> DATA:

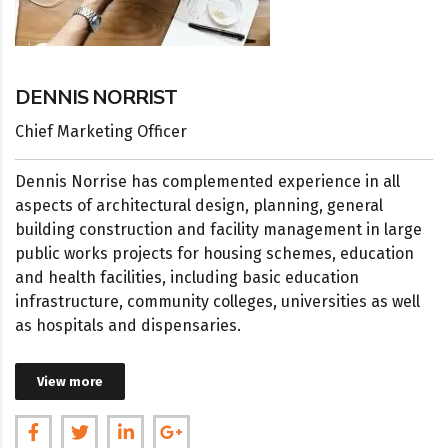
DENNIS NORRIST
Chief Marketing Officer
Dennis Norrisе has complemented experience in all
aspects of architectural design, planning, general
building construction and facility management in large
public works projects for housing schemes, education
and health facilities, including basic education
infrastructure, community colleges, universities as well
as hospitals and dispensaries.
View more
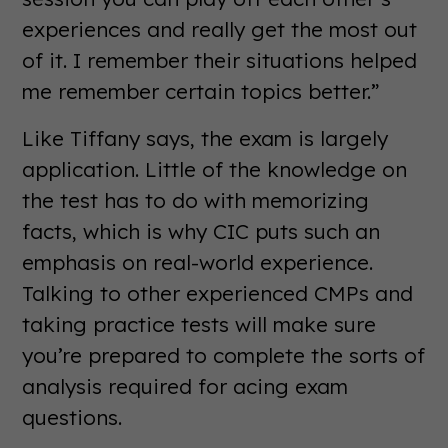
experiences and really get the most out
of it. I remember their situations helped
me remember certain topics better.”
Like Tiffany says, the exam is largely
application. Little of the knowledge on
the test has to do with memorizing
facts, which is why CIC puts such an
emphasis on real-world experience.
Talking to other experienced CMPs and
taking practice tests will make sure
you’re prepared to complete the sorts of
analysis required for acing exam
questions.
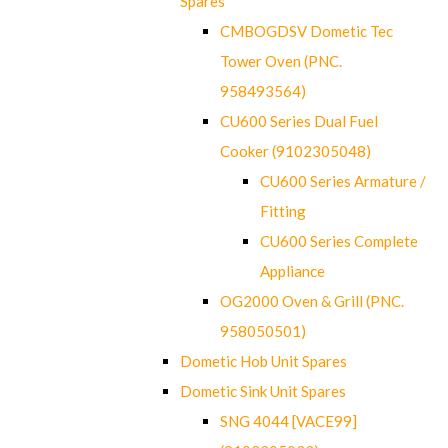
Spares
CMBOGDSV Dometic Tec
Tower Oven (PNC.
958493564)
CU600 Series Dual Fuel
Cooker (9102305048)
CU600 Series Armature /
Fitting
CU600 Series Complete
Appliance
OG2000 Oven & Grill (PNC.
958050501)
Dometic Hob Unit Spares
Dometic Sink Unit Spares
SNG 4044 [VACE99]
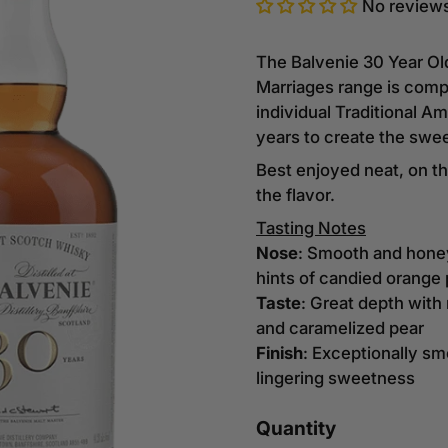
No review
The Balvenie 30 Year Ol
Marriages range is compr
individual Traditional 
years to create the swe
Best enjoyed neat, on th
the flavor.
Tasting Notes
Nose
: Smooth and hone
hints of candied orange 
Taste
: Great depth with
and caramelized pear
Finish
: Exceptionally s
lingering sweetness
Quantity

> REQUEST:
Please transcribe the entries exactly, omitting the images.

> RESPONSE BELOW:
DENNIS NORRIST
Chief Marketing Officer
Dennis Norrisе has complemented experience in all
aspects of architectural design, planning, general
building construction and facility management in large
public works projects for housing schemes, education
and health facilities, including basic education
infrastructure, community colleges, universities as well
as hospitals and dispensaries.
View more
experiences and really get the most out
of it. I remember their situations helped
me remember certain topics better.”
Like Tiffany says, the exam is largely
application. Little of the knowledge on
the test has to do with memorizing
facts, which is why CIC puts such an
emphasis on real-world experience.
Talking to other experienced CMPs and
taking practice tests will make sure
you’re prepared to complete the sorts of
analysis required for acing exam
questions.
Spares
CMBOGDSV Dometic Tec
Tower Oven (PNC.
958493564)
CU600 Series Dual Fuel
Cooker (9102305048)
CU600 Series Armature /
Fitting
CU600 Series Complete
Appliance
OG2000 Oven & Grill (PNC.
958050501)
Dometic Hob Unit Spares
Dometic Sink Unit Spares
SNG 4044 [VACE99]
No review
The Balvenie 30 Year Ol
Marriages range is compr
individual Traditional 
years to create the swe
Best enjoyed neat, on th
the flavor.
Tasting Notes
Nose
: Smooth and hone
hints of candied orange 
Taste
: Great depth with
and caramelized pear
Finish
: Exceptionally s
lingering sweetness
Quantity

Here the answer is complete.